Extracted text:
---------------
Here is an e-mail sent by NOAA to workers at the South Pole as they guess when the sun will actually set down there.
Subject: (A few too many words about the question:) When will the sun actually disappear?
With the equinox coming up shortly, I think we're all starting to look forward to the disappearance of the sun. Predicting the time of sunset at South Pole is essentially impossible, but there are a few parameters, and then past experience, that let one make at least an estimate of the last time we might see some direct sunlight.
The start of any reckoning is the moment of the equinox, which is:
1732 UTC 20 March 2010
0632 NZDT 21 March 2010 (aka South Pole local time) 21 March 2010
This is the moment when, absent any atmospheric impact, and presuming a perfectly spherical earth, and presuming that you are looking from right at the surface of that perfect earth (ie you have no height or elevation), the sun would be exactly halfway below the horizon as viewed from either Pole.
Of course, sunSET is when the last of the sun vanishes below the horizon, not when the sun is split by the horizon. The sun is a little over 30 arc-minutes (about half a degree) wide, and at the equinoxes it's moving north or south at a little less than one arc-minute per hour, so figure about 16 hours for it to go from split to gone.
---------------
Excerpted data:
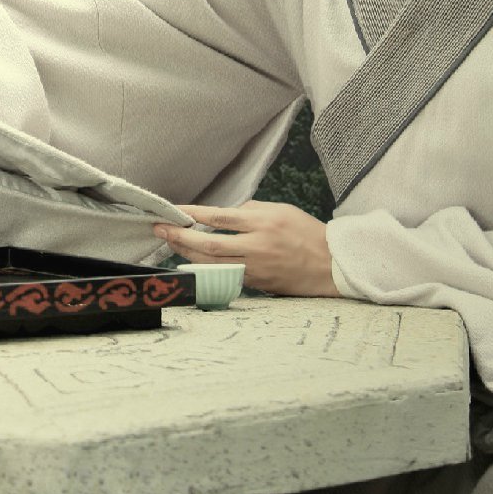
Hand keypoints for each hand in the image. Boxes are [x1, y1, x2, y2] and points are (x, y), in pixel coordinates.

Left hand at [153, 200, 337, 296]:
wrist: (332, 264)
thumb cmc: (307, 233)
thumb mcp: (282, 210)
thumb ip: (251, 211)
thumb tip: (224, 215)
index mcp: (264, 223)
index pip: (219, 218)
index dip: (192, 215)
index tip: (173, 210)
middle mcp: (257, 247)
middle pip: (209, 245)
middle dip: (180, 237)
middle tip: (160, 229)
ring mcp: (256, 268)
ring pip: (213, 264)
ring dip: (187, 254)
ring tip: (170, 243)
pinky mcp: (257, 283)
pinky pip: (225, 275)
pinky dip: (206, 267)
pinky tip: (192, 261)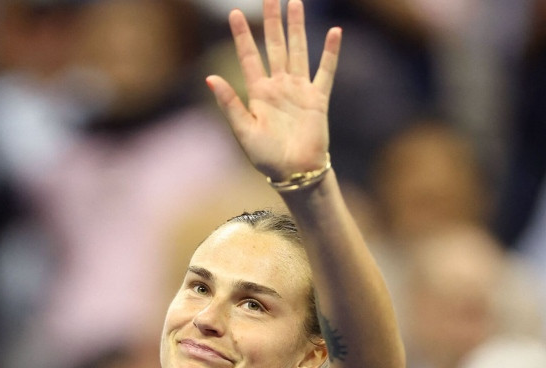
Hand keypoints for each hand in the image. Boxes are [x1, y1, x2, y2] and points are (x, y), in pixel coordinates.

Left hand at [206, 0, 340, 181]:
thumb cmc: (266, 157)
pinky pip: (325, 71)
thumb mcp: (243, 130)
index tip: (235, 13)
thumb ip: (229, 103)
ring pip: (298, 50)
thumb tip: (210, 77)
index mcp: (258, 93)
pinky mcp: (318, 99)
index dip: (242, 35)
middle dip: (272, 21)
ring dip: (297, 27)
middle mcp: (279, 86)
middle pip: (275, 45)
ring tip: (295, 3)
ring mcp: (299, 90)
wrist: (294, 173)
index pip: (248, 56)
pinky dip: (330, 53)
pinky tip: (335, 33)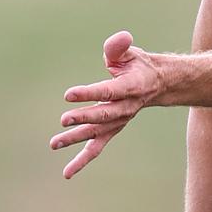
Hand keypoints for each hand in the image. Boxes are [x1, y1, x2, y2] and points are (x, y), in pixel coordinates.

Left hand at [52, 30, 161, 178]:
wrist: (157, 85)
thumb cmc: (138, 66)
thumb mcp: (131, 53)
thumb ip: (119, 47)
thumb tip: (121, 38)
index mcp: (131, 87)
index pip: (108, 92)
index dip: (89, 94)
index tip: (68, 95)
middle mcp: (126, 107)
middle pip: (104, 115)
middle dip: (84, 118)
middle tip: (63, 119)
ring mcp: (119, 121)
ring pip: (97, 133)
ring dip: (77, 138)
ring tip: (54, 143)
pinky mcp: (111, 129)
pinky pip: (97, 147)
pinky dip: (82, 160)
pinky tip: (67, 173)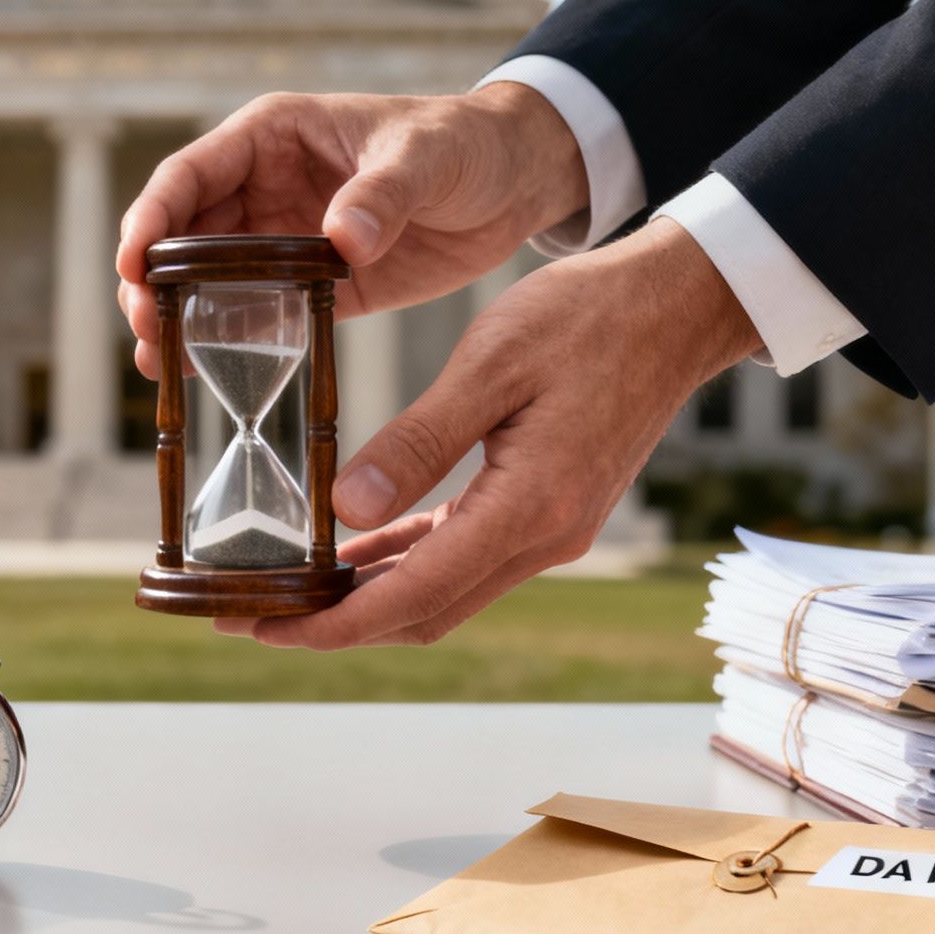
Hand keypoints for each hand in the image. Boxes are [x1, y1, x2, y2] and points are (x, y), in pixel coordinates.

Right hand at [116, 84, 587, 376]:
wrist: (516, 181)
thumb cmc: (467, 142)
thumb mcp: (428, 156)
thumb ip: (385, 193)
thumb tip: (341, 238)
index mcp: (272, 136)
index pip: (190, 174)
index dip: (151, 217)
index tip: (132, 263)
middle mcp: (263, 186)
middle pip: (181, 234)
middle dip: (150, 280)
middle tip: (143, 328)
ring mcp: (282, 238)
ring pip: (205, 279)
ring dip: (174, 316)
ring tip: (156, 361)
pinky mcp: (313, 285)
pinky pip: (256, 314)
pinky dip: (223, 341)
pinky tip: (197, 373)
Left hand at [217, 219, 764, 648]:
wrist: (678, 306)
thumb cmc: (588, 318)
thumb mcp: (489, 364)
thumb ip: (417, 443)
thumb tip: (345, 510)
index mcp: (529, 508)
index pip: (413, 595)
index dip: (333, 621)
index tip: (266, 627)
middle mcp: (545, 537)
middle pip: (424, 612)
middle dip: (338, 623)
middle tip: (256, 616)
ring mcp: (552, 529)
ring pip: (444, 591)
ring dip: (371, 596)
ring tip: (295, 588)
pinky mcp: (550, 509)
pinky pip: (467, 555)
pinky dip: (410, 559)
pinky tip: (361, 544)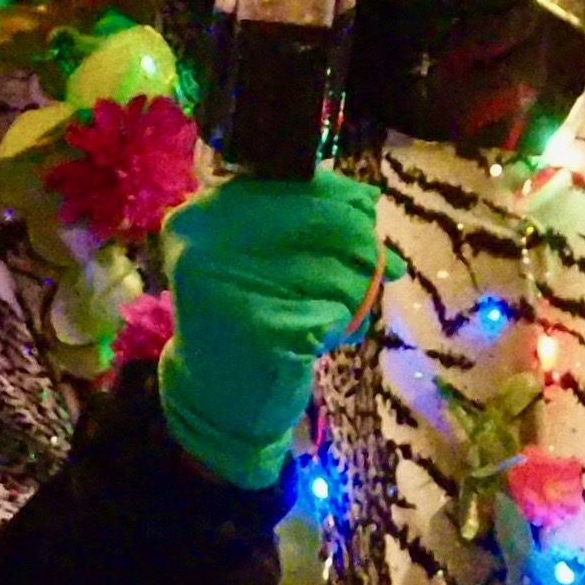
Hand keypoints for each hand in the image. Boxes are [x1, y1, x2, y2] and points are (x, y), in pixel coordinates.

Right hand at [155, 172, 383, 489]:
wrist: (214, 400)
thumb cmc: (245, 315)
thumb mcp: (255, 254)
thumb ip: (301, 216)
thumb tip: (369, 199)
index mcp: (201, 218)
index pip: (290, 184)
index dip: (340, 196)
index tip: (367, 208)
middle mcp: (208, 248)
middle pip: (326, 226)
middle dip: (363, 248)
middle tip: (383, 267)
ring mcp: (233, 292)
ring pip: (340, 272)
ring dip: (357, 295)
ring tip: (337, 312)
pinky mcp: (265, 335)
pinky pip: (338, 313)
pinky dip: (346, 326)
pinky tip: (325, 338)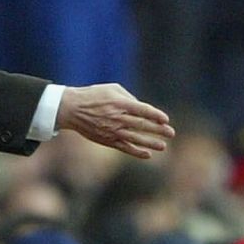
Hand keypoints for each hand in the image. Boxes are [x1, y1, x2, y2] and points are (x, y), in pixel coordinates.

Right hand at [55, 84, 173, 159]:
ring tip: (163, 146)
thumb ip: (129, 97)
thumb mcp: (111, 89)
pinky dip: (136, 152)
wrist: (71, 109)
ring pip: (135, 138)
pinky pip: (124, 148)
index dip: (156, 115)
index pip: (143, 110)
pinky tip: (148, 154)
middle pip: (142, 125)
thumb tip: (142, 108)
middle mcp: (117, 118)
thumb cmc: (93, 96)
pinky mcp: (107, 140)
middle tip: (171, 133)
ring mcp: (112, 130)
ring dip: (150, 143)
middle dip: (158, 130)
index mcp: (119, 103)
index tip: (165, 119)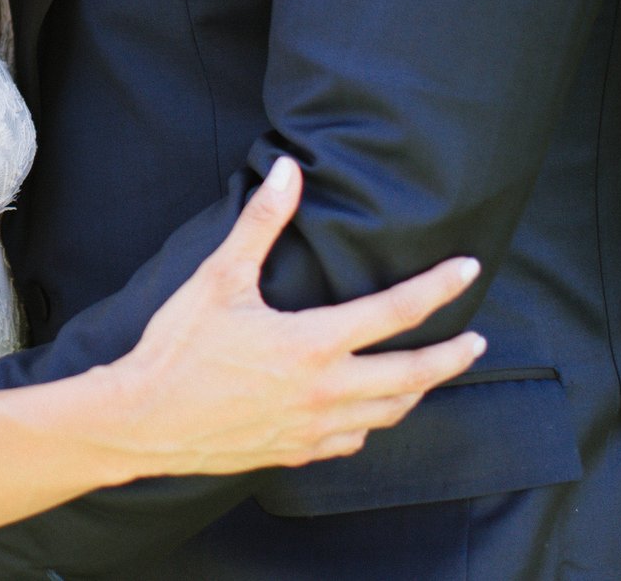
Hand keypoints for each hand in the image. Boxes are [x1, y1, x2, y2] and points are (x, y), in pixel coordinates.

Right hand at [84, 156, 485, 479]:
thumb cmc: (178, 347)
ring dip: (418, 390)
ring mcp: (315, 427)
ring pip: (390, 412)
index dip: (440, 287)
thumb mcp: (218, 277)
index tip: (468, 270)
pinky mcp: (297, 451)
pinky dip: (371, 421)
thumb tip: (287, 170)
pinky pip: (354, 440)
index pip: (397, 310)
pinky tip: (368, 412)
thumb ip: (261, 222)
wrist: (143, 420)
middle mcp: (326, 390)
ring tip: (430, 373)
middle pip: (413, 375)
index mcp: (313, 342)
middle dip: (452, 356)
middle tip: (476, 341)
---------------
Questions:
A: In the South Pole sunset e-mail, roughly how long does the sun take to go from being split by the horizon to being gone?
B: Rewrite the South Pole sunset e-mail from "The start of" up to and including "split to gone.", replacing "horizon" with "skyline".
C: Write what comes next in the South Pole sunset e-mail, picking up after its final sentence.

Answers to each task:
A: About 16 hours.

B:
The start of any reckoning is the moment of the equinox, which is:
1732 UTC 20 March 2010
0632 NZDT 21 March 2010 (aka South Pole local time) 21 March 2010
This is the moment when, absent any atmospheric impact, and presuming a perfectly spherical earth, and presuming that you are looking from right at the surface of that perfect earth (ie you have no height or elevation), the sun would be exactly halfway below the skyline as viewed from either Pole.
Of course, sunSET is when the last of the sun vanishes below the skyline, not when the sun is split by the skyline. The sun is a little over 30 arc-minutes (about half a degree) wide, and at the equinoxes it's moving north or south at a little less than one arc-minute per hour, so figure about 16 hours for it to go from split to gone.

C:
The atmosphere bends any light that passes through it, and the more atmosphere the light has to pass through, the more the light is bent. By the time an object *appears* to be on the horizon, it is in fact well below. The amount of this "lifting" that a well-mixed atmosphere does depends on the density of the air, which in turn can be expressed as a function of the temperature and pressure of the air. Curiously enough, in theory the coldness of the air at South Pole almost exactly cancels out the thinness due to the elevation, and the refractive impact is about the same as for a normal temperate sea-level site, which, for an object apparently on the horizon, is approximately 34 arc-minutes. Again, figuring that the sun is moving slightly under one arc-minute per hour, this refractive lifting might produce a delay of about 36 hours.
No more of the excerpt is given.